A pilot project intended to control the costs of civil litigation, born out of Lord Justice Jackson’s reforms, will launch nationwide in October following the success of the first stage of the programme in Birmingham.
Speaking in London last week, the judge confirmed that the Civil Procedure Rules Committee last month approved a year-long costs management pilot in every Mercantile Court and Technology and Construction Court (TCC).
The likelihood is that costs management – one of the judge’s less controversial reforms – will then be rolled out to other courts. An initial pilot has been running in the Birmingham TCC and Mercantile courts.
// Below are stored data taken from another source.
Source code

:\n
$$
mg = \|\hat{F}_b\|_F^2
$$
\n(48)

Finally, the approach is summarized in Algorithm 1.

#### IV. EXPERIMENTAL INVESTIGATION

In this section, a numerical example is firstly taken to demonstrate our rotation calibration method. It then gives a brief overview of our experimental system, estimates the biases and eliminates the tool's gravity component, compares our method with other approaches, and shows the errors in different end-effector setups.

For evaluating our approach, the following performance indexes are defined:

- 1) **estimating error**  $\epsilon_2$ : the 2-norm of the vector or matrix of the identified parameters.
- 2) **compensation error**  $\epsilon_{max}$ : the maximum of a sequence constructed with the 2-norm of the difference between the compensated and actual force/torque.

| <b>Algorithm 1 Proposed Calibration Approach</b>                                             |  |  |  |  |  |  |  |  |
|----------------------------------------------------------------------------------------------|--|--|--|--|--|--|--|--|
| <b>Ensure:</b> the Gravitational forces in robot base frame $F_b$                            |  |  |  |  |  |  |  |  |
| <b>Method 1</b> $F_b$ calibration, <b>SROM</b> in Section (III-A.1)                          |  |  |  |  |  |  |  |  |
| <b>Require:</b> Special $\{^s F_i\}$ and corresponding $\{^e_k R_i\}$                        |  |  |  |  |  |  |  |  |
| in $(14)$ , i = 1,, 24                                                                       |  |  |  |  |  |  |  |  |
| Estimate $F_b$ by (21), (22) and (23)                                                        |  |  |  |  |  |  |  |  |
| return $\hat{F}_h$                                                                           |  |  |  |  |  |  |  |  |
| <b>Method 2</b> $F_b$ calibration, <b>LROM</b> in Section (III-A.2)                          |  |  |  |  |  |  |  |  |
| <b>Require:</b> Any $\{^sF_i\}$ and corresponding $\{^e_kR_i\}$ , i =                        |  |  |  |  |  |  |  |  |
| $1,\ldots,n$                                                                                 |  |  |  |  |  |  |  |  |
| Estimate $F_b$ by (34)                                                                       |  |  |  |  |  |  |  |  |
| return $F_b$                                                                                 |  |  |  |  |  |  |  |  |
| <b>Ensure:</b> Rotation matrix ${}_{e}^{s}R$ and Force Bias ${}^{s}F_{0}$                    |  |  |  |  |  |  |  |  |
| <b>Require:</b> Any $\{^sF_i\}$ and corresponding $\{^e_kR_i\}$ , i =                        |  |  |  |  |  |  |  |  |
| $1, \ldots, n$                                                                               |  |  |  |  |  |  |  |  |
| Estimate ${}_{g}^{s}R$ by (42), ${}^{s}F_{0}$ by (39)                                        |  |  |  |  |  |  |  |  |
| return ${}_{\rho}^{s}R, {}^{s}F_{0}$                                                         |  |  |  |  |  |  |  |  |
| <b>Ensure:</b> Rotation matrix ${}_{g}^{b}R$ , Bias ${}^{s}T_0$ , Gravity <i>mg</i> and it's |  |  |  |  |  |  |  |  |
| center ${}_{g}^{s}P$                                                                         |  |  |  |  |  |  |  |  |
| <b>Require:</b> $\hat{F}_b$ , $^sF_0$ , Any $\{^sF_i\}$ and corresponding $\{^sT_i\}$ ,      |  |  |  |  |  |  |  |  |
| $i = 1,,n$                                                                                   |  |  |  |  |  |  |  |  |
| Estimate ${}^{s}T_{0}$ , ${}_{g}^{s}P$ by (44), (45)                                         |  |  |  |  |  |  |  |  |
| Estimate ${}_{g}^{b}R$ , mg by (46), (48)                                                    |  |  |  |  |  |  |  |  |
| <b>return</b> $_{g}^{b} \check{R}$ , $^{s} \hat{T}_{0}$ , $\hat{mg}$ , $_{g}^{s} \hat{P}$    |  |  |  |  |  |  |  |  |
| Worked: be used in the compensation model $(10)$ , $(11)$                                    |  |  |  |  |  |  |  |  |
The pilot centres on the idea that the parties involved in civil litigation draft a detailed costs budget during each stage of court proceedings. The court then has authority to approve the budget or revise it accordingly.
The process is intended to keep costs in check and potentially eliminate the need for detailed assessment at the end.
The Senior Costs Judge, Peter Hurst, chaired the working party which has produced the practice direction to underpin the pilot.
Lord Justice Jackson told the annual costs conference of Taylor Rose Solicitors and costs consultants Jaggards that the general feedback from practitioners involved in the Birmingham pilot had been “more positive than negative” because all parties can get a decent idea of the costs and budget from an early stage.
There is also a costs management pilot running in defamation cases. Speaking earlier this year at an event hosted by the Association of Costs Lawyers, Master Hurst admitted that the pilot “is throwing up certain problems”, although he said that was the point of having pilots.
“On the one hand, both sides may put in high estimates of costs, but neither side takes any point on the size of the other’s budget,” he said. “This may result in budgets being approved which are in fact unreasonable and disproportionate.”
Another Jackson pilot likely to be rolled out introduces the provisional assessment of bills of costs of £25,000 or less. The district judge makes an assessment on the papers, but a party can request an oral hearing if unhappy with the decision – albeit at risk of a penalty if they fail to beat the provisional assessment by at least 20%. The district judge overseeing the pilot, Robert Hill, has said it is working smoothly.